(Supplied material):
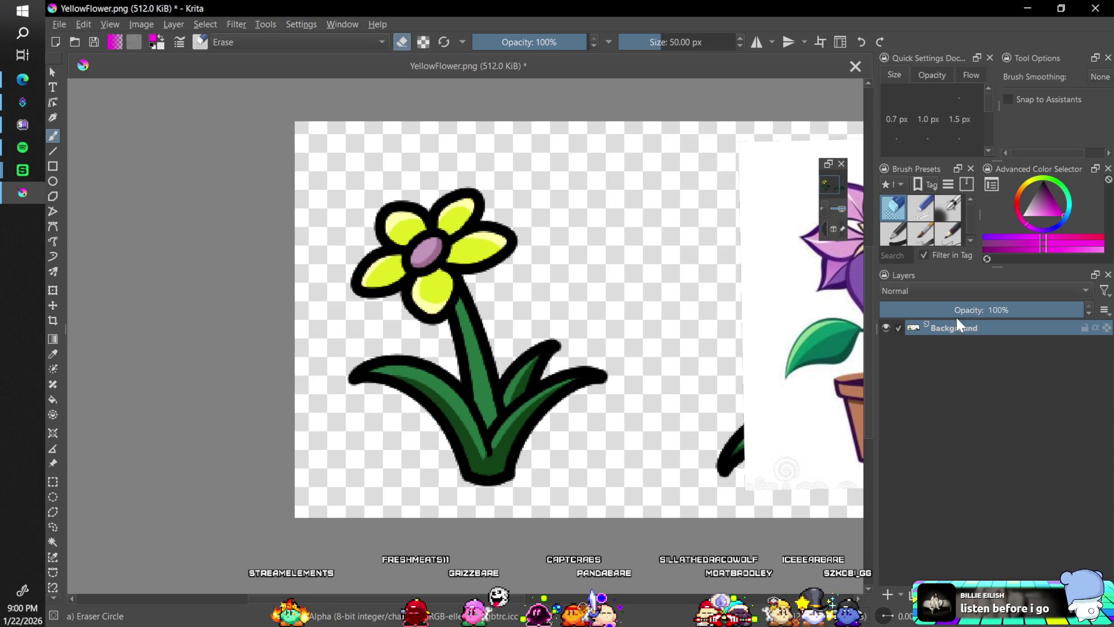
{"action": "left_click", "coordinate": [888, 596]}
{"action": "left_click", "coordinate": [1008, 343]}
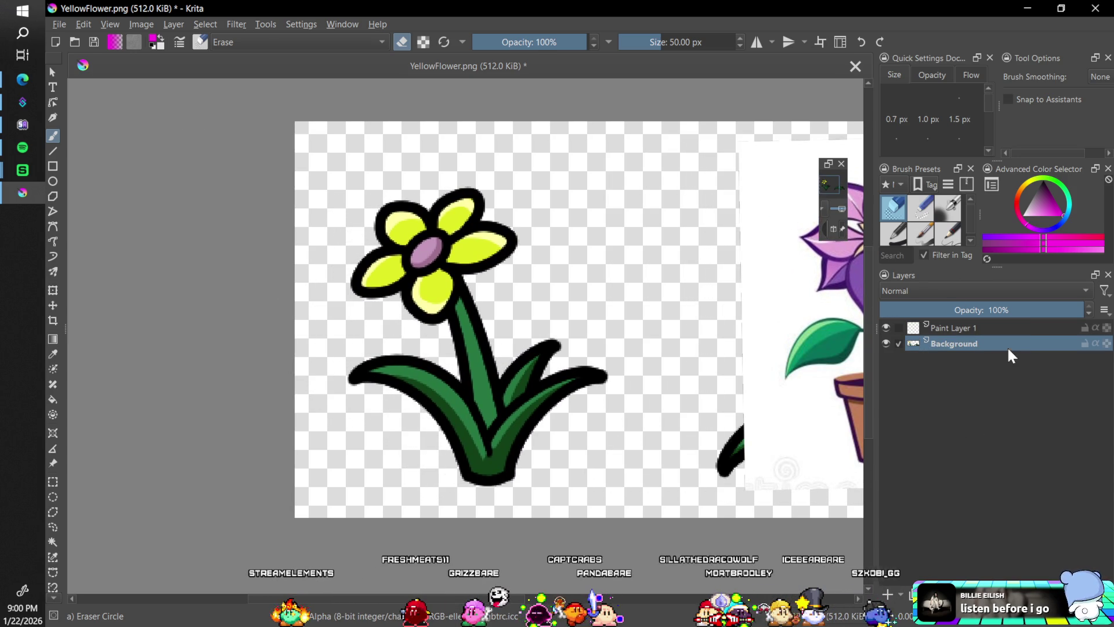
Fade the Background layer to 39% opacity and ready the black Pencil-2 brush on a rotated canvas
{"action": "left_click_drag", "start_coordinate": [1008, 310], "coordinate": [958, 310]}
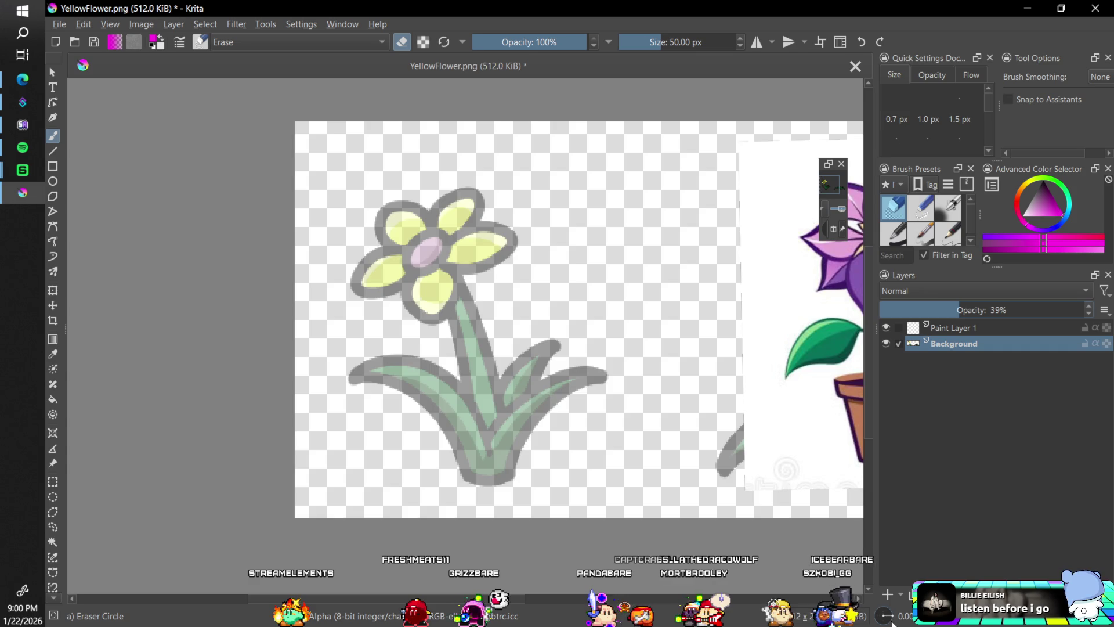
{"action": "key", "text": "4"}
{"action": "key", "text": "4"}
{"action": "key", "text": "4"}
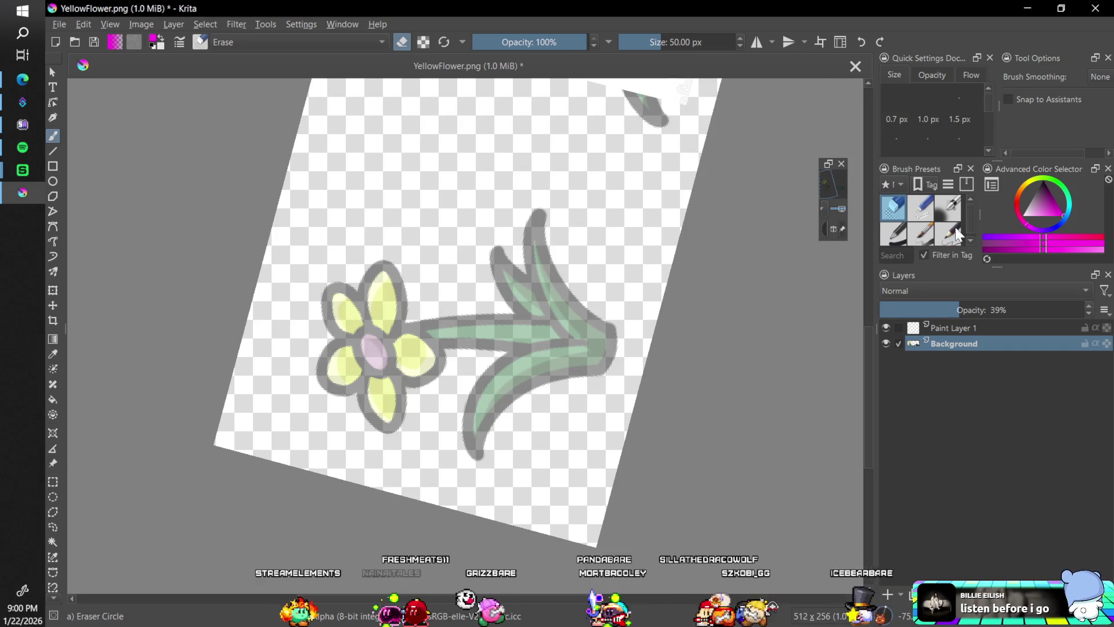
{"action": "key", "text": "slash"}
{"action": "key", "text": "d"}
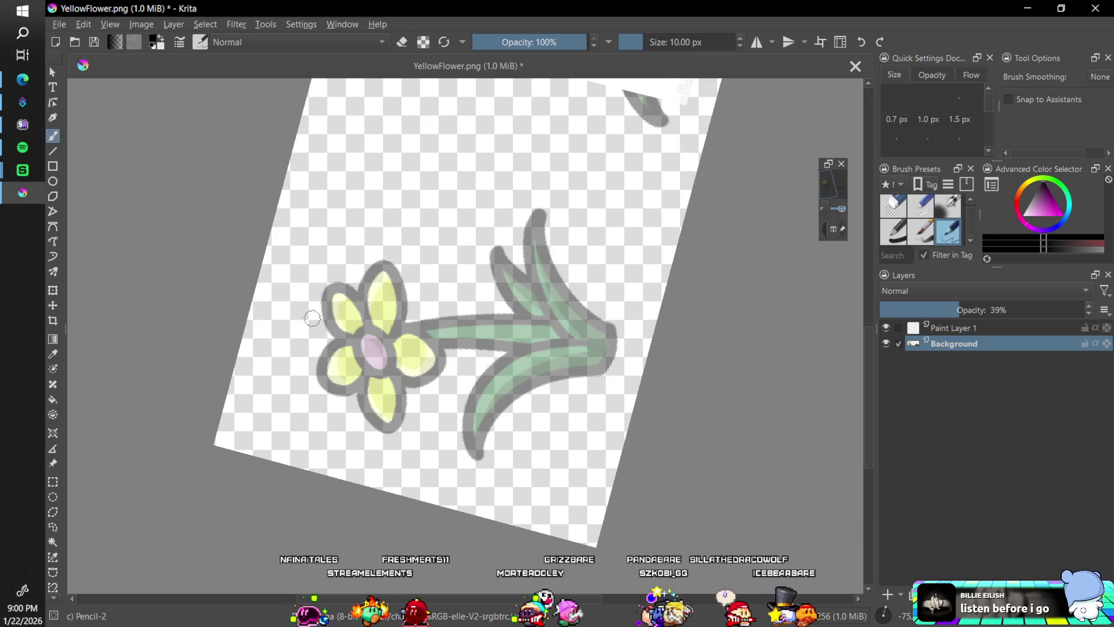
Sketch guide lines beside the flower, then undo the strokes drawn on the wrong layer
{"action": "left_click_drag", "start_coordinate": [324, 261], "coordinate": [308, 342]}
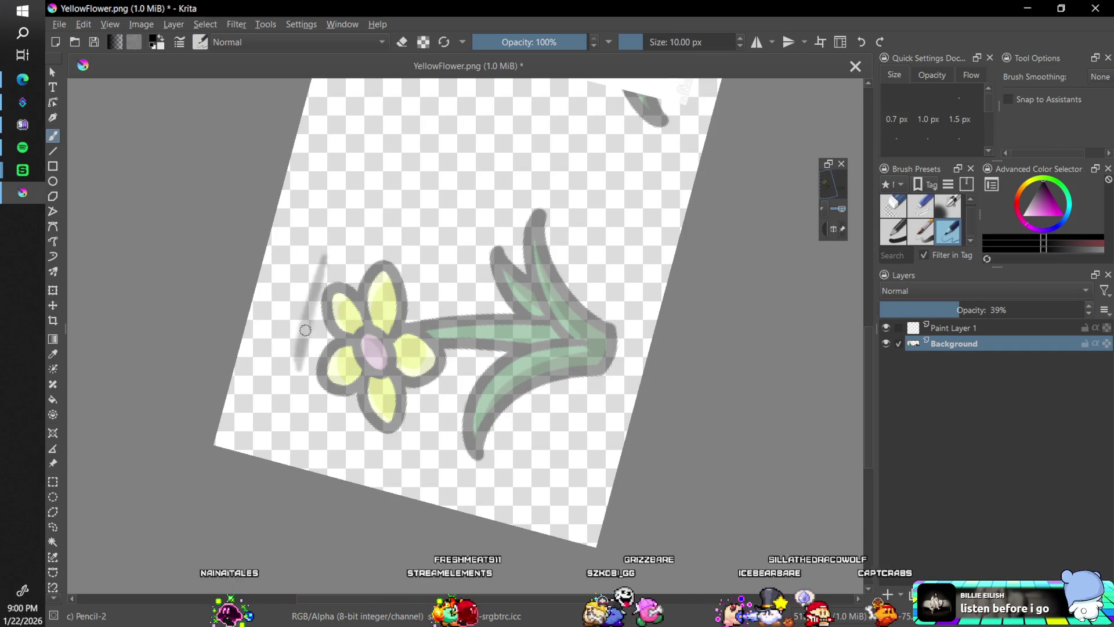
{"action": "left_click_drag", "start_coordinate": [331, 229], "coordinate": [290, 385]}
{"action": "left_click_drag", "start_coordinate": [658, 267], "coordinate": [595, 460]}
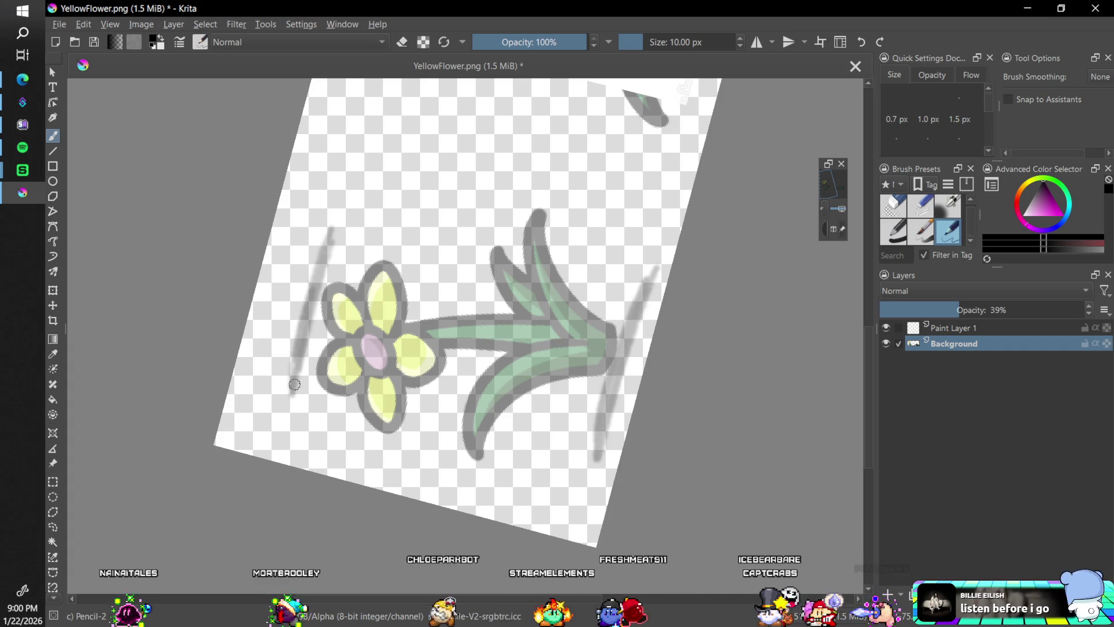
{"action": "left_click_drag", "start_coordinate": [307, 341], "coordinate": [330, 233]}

(Goal of the exercise):
Search the records for the string "layer" and report each line that has it.

(Exercise solution):
Fade the Background layer to 39% opacity and ready the black Pencil-2 brush on a rotated canvas
Sketch guide lines beside the flower, then undo the strokes drawn on the wrong layer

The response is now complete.